[[ Dataset records open ]]
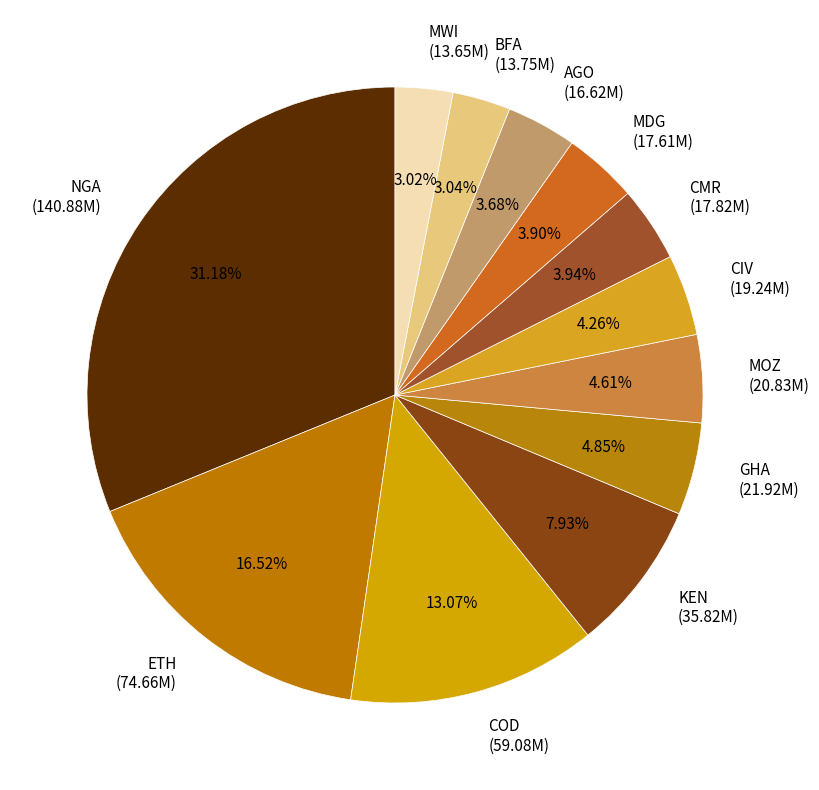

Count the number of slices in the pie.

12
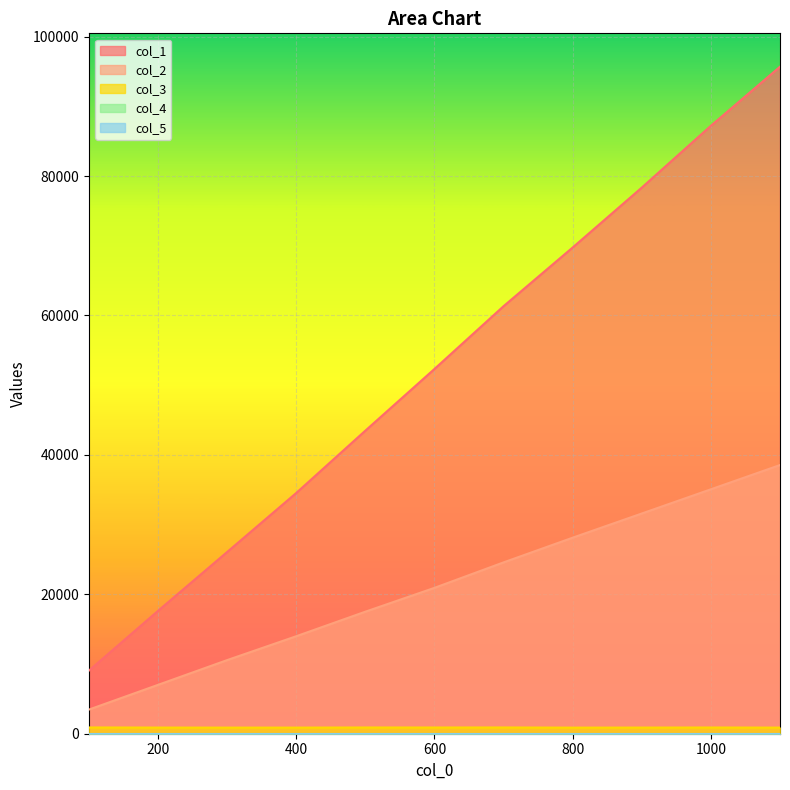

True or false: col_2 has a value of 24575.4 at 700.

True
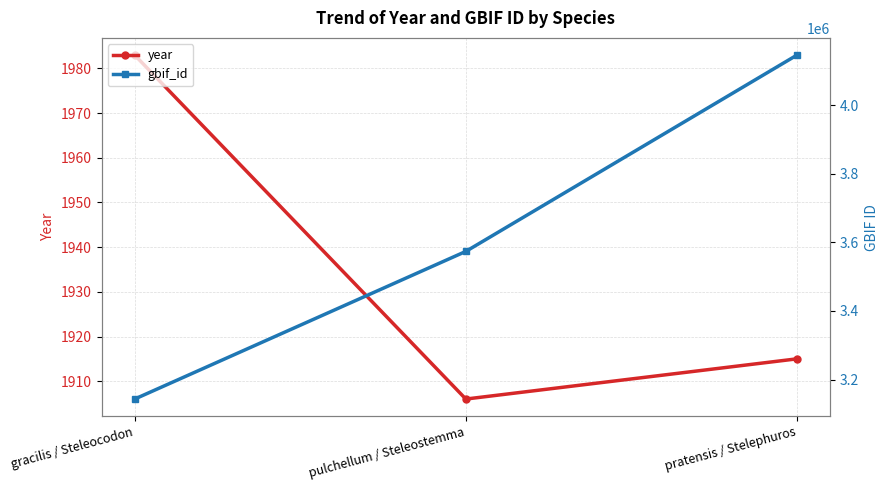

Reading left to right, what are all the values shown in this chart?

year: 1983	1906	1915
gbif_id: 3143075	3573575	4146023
[[ Dataset records closed ]]
[[ Dataset records open ]]
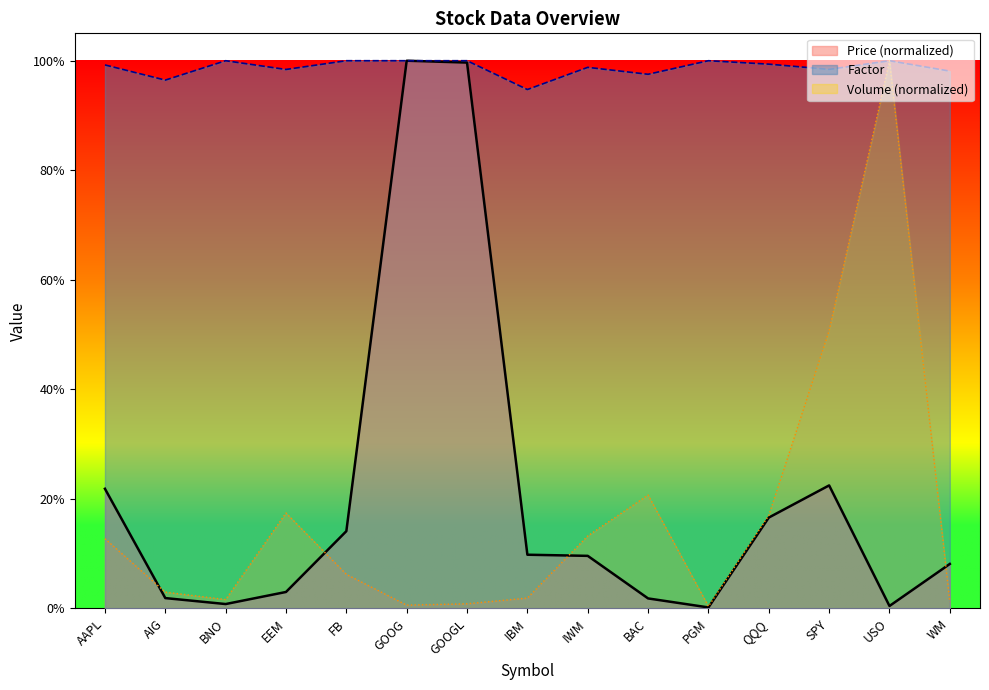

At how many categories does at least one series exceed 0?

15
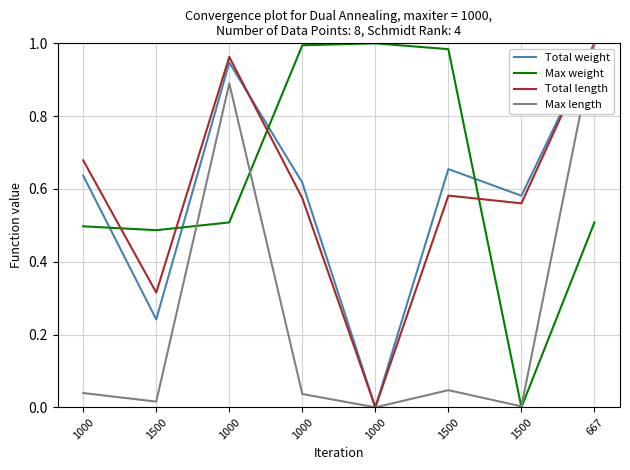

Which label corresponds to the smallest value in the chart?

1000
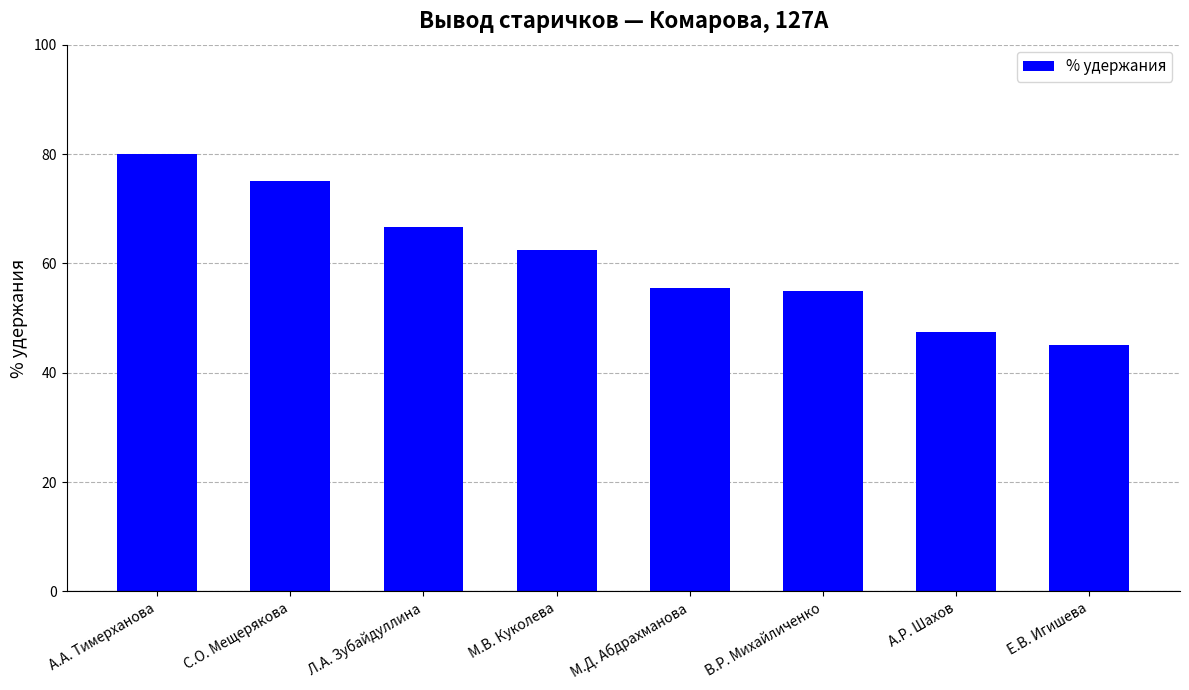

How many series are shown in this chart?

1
[[ Dataset records closed ]]
What is expected: Return every line of the material that contains the word "series".

Result:
At how many categories does at least one series exceed 0?
How many series are shown in this chart?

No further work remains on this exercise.